Dropout Prevention S-316 establishes the Office of Dropout Prevention and Reengagement of Out-of-School Youth in the NJDOE and would require the new office to collaborate with school districts in the development of a statewide strategic plan to address student dropouts. The new office would also recommend and develop programs to prevent students from dropping out of school and address issues associated with the re-enrollment of students who have left school prior to graduation. NJSBA supports the bill.
Feminine Hygiene Products S-692 requires school districts to provide feminine hygiene products in certain public schools and requires the state to pay costs. S-692 requires school districts to ensure that students in grade 6 through 12, in which 40% or more of the students meet federal poverty guidelines multiplied by 1.85, have direct access to feminine hygiene products in at least 50% of the school bathrooms free of charge. Any costs incurred by a school district in complying with the provisions of this bill will be borne by the state. NJSBA supports the bill.
Amistad Commission S-1028 requires the commission to include instruction on accomplishments and contributions of African Americans to American society. NJSBA supports the bill.
Comprehensive Eye Exams S-1032 A bill requiring young children entering public schools or Head Start Programs for the first time to have comprehensive eye exams was held by the Senate Education Committee pending further technical review.
Senate Budget and Appropriations Committee
On Feb. 13, the Senate Budget and Appropriations Committee advanced the following NJSBA-supported legislation:
Incentivizing Electric School Buses S-228 requires the New Jersey Economic Development Authority (EDA) to develop and administer a loan program to facilitate acquisition of electric-powered school buses by school districts and school bus contractors. Under the bill, the EDA would enter into a loan agreement with a district or contractor that has received program approval. The EDA would then provide a loan that would cover the difference in cost of purchasing an electric-powered school bus instead of a traditional diesel or gasoline-powered school bus.
Teacher Loan Redemption Program S-969 would establish a loan redemption program in the Higher Education Student Assistance Authority (HESAA) to allow teachers to redeem a portion of their NJCLASS loan amounts for service as a teacher in a high-need field in a “low-performing school.” NJSBA supports the legislation and believes that incentives, such as grants and loans, should be made available to attract outstanding students to the teaching profession, particularly in areas of critical shortage. The Association also believes that loans should be forgiven for students who agree to teach a certain number of years in areas of critical shortage. If the bill receives final approval in its current form, up to $1 million could be appropriated to the program.
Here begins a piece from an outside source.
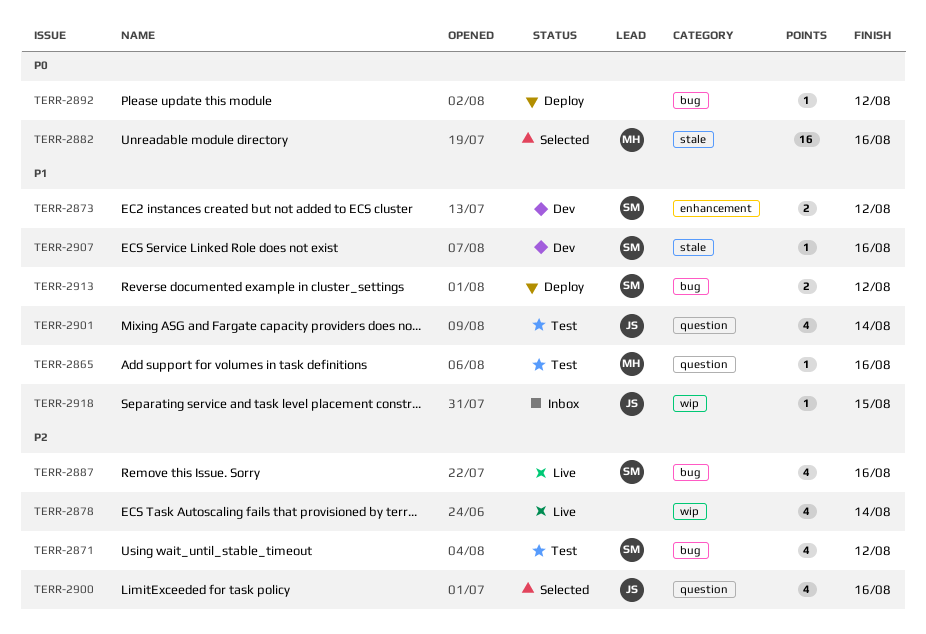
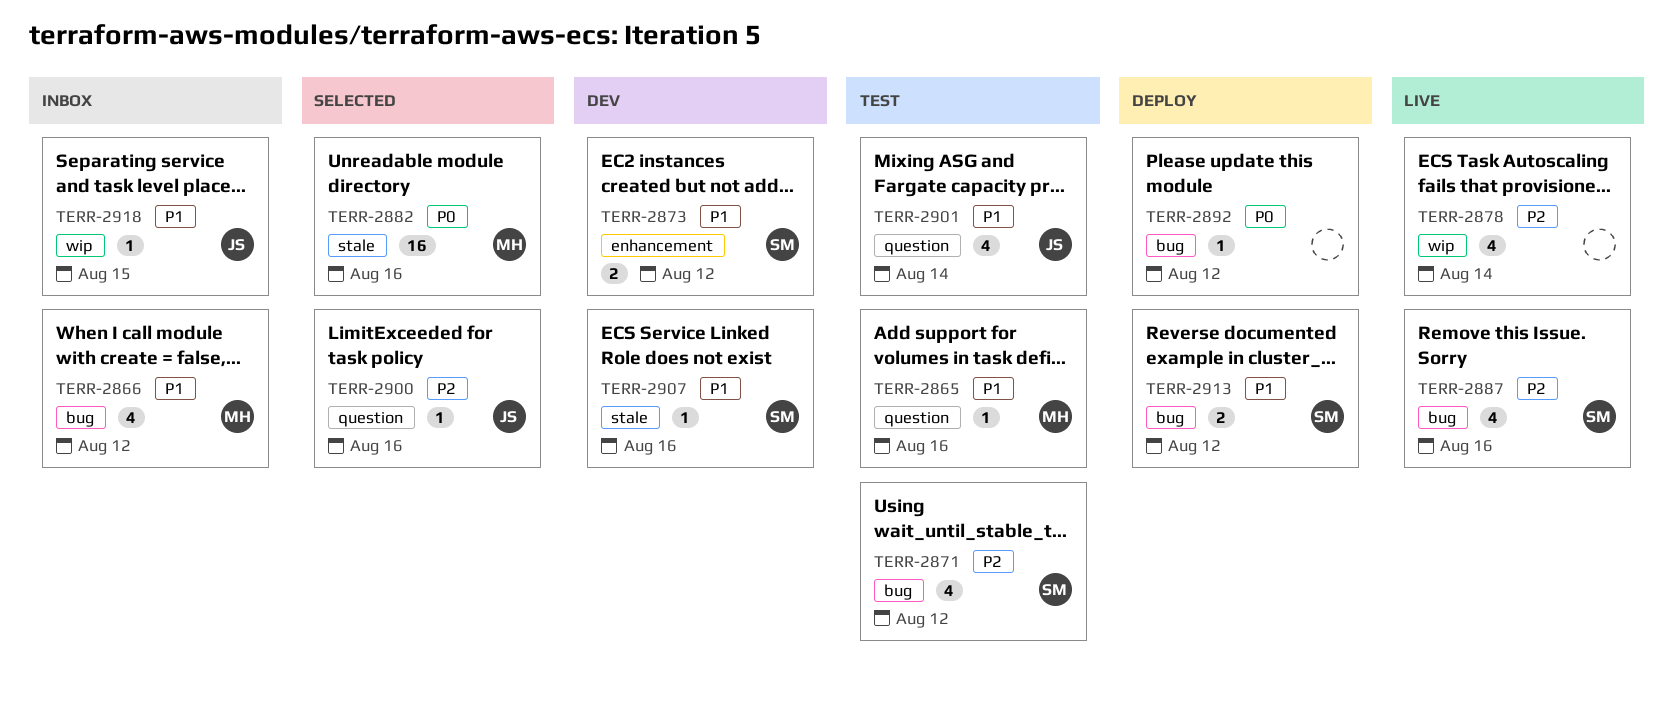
TERR-2866: none -> present
TERR-2900, estimate: 4 -> 1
Senate Community and Urban Affairs Committee
Joint Health Insurance Purchasing S-750 would permit municipalities and boards of education to jointly contract for group health insurance benefits and other types of group insurance benefits for their employees. According to the sponsor, this bill would provide these local governments with additional flexibility to work together to lower costs.
Sharing Payments in Lieu of Property Taxes S-984 requires municipalities to share certain payments received in lieu of property taxes with school districts. The bill would require that counties and school districts be informed of an application for property tax exemption. This bill, a long-time NJSBA advocacy goal, was released unanimously.